> [Activity] Reproduce the full passage below about the novel Klara, word for word.

Although it is professedly not about AI, Klara does have that technology at its heart, embodied by the narrator. For me, the novel is somewhat undermined by its unconvincing portrayal of AI: Klara develops a superstitious faith in the sun, her power source, and blames “the Cooting machine” (a tarmac machine?) for Josie’s illness, which is actually caused by her mother’s decision to have her “lifted”, genetically modified to increase intelligence. At the same time, it is proposed that Klara could tutor mechanical engineering prodigy Rick, Josie’s neighbour and boyfriend: what would she have taught him about the solar system and asphalt, we wonder? Strangely, Klara is a technologically disconnected being, she develops alone through her own uniquely empathetic senses: she does not update, she does not seem to access the internet…
The way Klara is ultimately treated by her humans echoes the way that we treat ‘the other’ in our societies. Josie’s relationship with her AF reminded me of the first time a white south African told me the story of the beloved black nanny who brought her up. Moved by the account, I asked: What happened to her? Well, obviously, when the family didn’t need her anymore, that sent her back to her, then, Tribal Trust Land. Klara is similarly forgotten, more an outmoded laptop or mobile phone discarded than a lost friend.

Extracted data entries
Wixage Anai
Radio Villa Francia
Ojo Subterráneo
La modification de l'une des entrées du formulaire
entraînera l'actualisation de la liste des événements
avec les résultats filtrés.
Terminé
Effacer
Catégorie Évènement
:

...

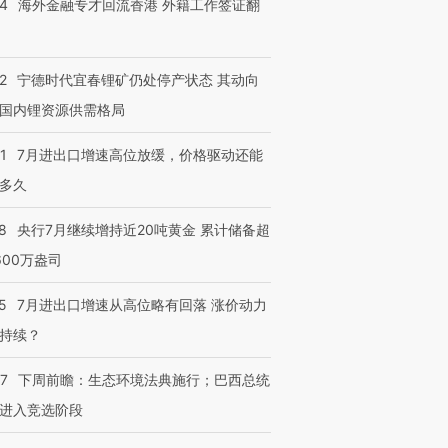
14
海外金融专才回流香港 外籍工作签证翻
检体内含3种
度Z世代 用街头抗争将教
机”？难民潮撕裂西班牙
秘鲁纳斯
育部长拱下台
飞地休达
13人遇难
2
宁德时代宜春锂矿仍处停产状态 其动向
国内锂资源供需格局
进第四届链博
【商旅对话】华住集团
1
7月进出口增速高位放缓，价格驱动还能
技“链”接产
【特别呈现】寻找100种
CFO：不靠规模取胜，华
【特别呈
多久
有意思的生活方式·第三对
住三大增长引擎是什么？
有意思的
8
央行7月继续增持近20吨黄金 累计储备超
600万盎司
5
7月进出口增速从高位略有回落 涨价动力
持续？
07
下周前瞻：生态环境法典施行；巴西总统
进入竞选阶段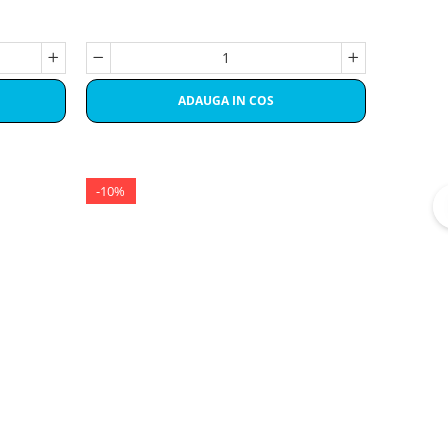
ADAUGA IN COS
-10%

> [Response area]
Although it is professedly not about AI, Klara does have that technology at its heart, embodied by the narrator. For me, the novel is somewhat undermined by its unconvincing portrayal of AI: Klara develops a superstitious faith in the sun, her power source, and blames “the Cooting machine” (a tarmac machine?) for Josie’s illness, which is actually caused by her mother’s decision to have her “lifted”, genetically modified to increase intelligence. At the same time, it is proposed that Klara could tutor mechanical engineering prodigy Rick, Josie’s neighbour and boyfriend: what would she have taught him about the solar system and asphalt, we wonder? Strangely, Klara is a technologically disconnected being, she develops alone through her own uniquely empathetic senses: she does not update, she does not seem to access the internet…
The way Klara is ultimately treated by her humans echoes the way that we treat ‘the other’ in our societies. Josie’s relationship with her AF reminded me of the first time a white south African told me the story of the beloved black nanny who brought her up. Moved by the account, I asked: What happened to her? Well, obviously, when the family didn’t need her anymore, that sent her back to her, then, Tribal Trust Land. Klara is similarly forgotten, more an outmoded laptop or mobile phone discarded than a lost friend.